William Chitham01/07/2020 12:06:24
44 forum posts
14 photos

I'm an absolute beginner but it occurs to me that if the cutter isn't perfectly aligned with the spindle it would describe a cone which would create an undercut, for example if the cutter was bent. If it happens with different cutters then maybe there is some crud in the spindle nose that prevents the collet from seating properly or maybe even the spindle is bent?

William.

AdrianR01/07/2020 14:43:59
486 forum posts
25 photos

All my tests were with the spindle, Z and X all clamped down.
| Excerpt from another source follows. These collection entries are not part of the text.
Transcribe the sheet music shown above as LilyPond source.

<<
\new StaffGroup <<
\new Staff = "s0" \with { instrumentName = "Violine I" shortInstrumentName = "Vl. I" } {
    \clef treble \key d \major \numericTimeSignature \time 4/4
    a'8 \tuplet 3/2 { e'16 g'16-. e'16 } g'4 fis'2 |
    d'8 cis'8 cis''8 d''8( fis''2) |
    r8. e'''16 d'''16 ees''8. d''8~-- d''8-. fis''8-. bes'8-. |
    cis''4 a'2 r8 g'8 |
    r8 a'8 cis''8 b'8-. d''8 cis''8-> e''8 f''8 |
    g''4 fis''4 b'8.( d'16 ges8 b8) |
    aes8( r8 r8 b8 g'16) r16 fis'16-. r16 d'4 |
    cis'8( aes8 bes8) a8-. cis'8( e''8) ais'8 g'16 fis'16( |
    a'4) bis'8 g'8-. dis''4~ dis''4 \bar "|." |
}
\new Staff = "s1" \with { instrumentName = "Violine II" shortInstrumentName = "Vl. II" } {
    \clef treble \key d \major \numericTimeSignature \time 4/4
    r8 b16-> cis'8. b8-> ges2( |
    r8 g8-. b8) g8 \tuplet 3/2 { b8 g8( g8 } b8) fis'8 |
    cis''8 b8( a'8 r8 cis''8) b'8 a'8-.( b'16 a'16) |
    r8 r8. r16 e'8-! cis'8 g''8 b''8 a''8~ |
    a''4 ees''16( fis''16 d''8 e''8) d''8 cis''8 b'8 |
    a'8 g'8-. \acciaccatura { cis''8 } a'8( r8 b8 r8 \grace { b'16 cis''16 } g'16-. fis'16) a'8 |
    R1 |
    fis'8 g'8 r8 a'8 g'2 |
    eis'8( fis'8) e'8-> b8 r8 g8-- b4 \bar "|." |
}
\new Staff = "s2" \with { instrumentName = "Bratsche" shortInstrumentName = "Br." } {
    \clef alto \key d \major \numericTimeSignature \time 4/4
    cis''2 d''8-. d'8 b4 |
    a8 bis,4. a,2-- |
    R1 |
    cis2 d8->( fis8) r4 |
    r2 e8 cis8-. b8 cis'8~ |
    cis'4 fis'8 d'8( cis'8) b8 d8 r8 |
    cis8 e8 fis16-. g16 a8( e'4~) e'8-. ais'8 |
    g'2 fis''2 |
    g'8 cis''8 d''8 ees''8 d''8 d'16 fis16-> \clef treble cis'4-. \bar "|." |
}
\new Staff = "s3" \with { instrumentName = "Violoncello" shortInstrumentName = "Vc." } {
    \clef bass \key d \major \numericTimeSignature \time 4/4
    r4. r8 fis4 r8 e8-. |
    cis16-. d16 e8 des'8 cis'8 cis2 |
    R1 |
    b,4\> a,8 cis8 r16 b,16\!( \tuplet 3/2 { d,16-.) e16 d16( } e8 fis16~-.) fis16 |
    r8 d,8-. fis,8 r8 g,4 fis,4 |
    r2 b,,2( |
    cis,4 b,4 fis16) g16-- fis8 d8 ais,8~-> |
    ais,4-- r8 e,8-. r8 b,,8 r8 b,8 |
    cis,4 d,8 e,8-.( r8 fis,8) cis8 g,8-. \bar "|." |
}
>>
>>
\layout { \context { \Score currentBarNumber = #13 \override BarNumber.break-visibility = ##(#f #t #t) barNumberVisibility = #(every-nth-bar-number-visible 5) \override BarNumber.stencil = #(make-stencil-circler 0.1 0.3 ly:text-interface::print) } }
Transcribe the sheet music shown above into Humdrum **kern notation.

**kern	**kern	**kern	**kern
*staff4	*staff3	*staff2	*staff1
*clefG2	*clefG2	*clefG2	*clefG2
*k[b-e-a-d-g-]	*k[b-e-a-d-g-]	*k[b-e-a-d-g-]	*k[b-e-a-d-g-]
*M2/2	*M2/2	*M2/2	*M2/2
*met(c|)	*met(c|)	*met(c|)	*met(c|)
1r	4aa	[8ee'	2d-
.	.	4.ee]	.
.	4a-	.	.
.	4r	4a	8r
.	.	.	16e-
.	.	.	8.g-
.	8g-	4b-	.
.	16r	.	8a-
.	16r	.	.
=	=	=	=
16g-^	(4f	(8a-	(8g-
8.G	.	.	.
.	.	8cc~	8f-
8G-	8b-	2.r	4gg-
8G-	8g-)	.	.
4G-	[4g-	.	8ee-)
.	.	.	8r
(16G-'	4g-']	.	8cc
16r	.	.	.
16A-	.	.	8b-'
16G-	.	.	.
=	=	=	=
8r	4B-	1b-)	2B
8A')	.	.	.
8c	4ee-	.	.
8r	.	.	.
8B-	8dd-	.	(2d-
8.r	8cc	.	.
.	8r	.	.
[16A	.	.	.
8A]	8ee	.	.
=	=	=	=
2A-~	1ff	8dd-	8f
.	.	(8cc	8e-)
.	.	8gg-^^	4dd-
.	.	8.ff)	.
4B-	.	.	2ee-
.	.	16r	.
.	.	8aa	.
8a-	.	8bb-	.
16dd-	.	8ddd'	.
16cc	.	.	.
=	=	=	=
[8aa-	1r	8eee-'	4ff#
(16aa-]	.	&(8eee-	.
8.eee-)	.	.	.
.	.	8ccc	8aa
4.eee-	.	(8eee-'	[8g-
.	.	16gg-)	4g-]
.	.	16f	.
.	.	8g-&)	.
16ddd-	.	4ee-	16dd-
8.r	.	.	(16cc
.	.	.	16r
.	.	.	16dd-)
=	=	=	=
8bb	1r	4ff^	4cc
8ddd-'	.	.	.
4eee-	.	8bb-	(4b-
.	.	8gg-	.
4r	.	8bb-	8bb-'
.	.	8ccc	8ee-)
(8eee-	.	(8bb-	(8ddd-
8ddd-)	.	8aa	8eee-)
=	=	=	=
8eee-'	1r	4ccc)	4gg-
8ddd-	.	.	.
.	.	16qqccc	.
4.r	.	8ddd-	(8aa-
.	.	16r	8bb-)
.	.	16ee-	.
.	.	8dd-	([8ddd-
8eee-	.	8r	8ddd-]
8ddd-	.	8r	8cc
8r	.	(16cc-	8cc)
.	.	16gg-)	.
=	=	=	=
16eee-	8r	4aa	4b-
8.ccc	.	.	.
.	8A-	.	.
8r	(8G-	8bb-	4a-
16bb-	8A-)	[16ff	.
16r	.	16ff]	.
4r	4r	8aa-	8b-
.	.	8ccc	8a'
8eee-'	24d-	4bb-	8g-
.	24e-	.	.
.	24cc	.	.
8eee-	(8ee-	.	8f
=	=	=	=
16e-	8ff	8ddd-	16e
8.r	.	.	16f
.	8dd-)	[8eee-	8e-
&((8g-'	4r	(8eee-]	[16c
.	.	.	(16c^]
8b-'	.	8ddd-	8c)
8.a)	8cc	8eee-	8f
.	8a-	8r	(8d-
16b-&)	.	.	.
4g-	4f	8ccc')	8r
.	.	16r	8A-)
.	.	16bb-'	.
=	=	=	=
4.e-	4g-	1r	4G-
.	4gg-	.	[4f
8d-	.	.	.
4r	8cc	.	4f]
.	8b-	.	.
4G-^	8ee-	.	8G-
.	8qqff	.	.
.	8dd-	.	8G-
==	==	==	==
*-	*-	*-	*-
Have not tried it with a loose spindle.

I have discounted a bent cutter as I have tried 4 different cutters, 3 of them were different makes, one was brand new out of the sealed box.

Also doing two spring passes removes the undercut, so the tool must be parallel and running true.

I think the most likely cause is head vibration, the cutter gets forced away from the work while in contact and then springs back between cuts. Which is why at high RPM it cuts true, it does not have time to move between cuts and the head deflection is averaged out.

I had a look with a magnifying glass and the undercut is not straight but convex which could also be explained by the above movement.